Gerd,
this discussion is
not about randomness in playing games. This point was already solved in a previous thread, by my theoretical prediction of how large these effects would be in engines with various time-management strategies, and by the later tests of Eden and uMax that followed. These were in total agreement with the predictions, and a such that problem can be considered 100% understood. Engines with simple time-management and little memory, like Eden and uMax, are about 97% deterministic, and repeat most games. This was of course well known to us, it is so obvious that you cannot miss it, and very annoying when you want to run gauntlets. Especially since many of the opponents at this level do not support the GUI commands to start in other positions then the opening.

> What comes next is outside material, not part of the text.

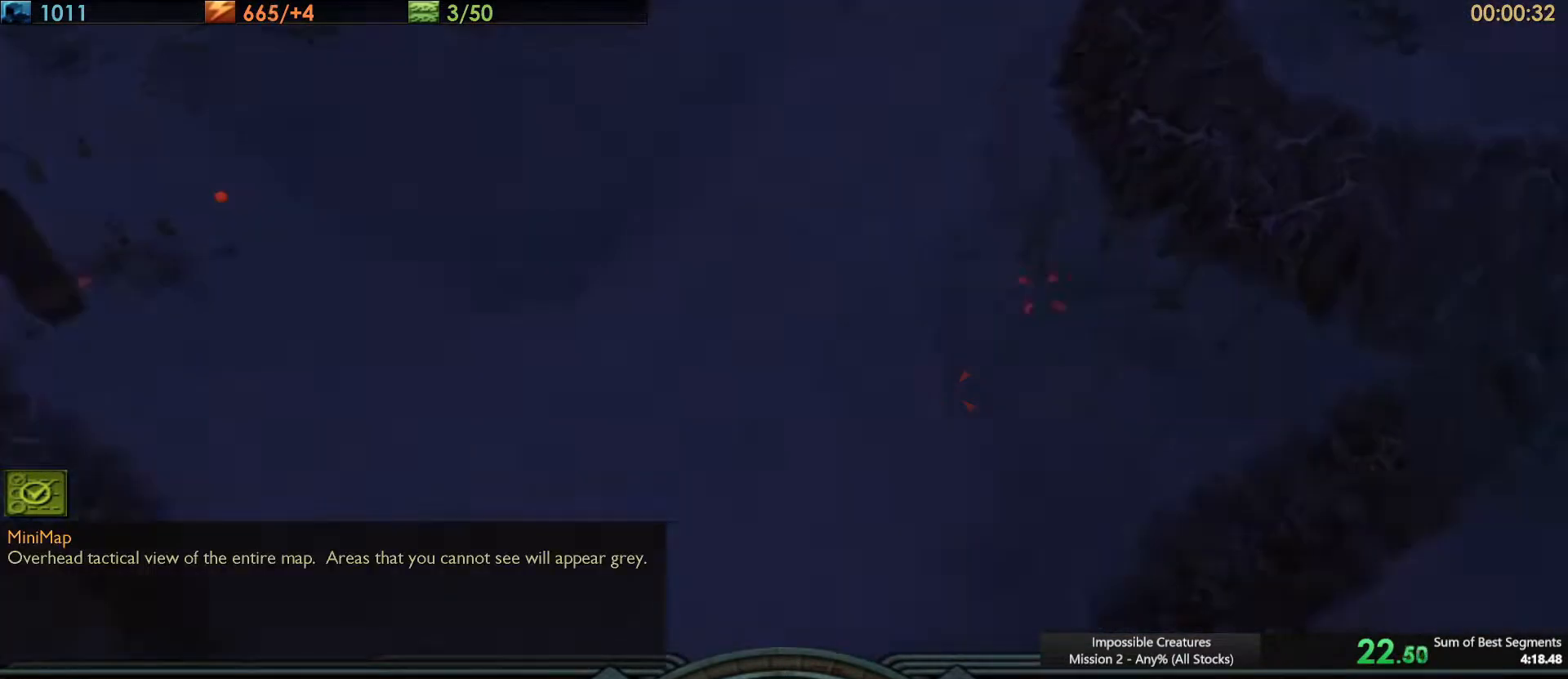
{"keys": [], "events": []}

What the current discussion is about, is this:
Nicolai asked me how much Eden 0.0.14 would have to score in his 26-game RR, before it could be considered better than Eden 0.0.13, w(which had scored 9 out of 26). Here it turned out that I (applying standard statistical analysis) and Bob have a fundamental difference:
bob wrote:hgm wrote:Standard error on 26 games is 2 pts, so for a difference its is 2.8 pts. For 95% confidence this is about twice, or 5.5 pts. (Or was that 97.5%, because this is a one-sided test? I would have to calculate tha to be sure.) So an engine equally stong as Eden 0.0.12 would make 15 points in this gauntlet only 1 once in 20 times. That means Cefap and those above it are significantly stronger than Eden 0.0.12, and you could add Zotron to that for Eden 0.0.13.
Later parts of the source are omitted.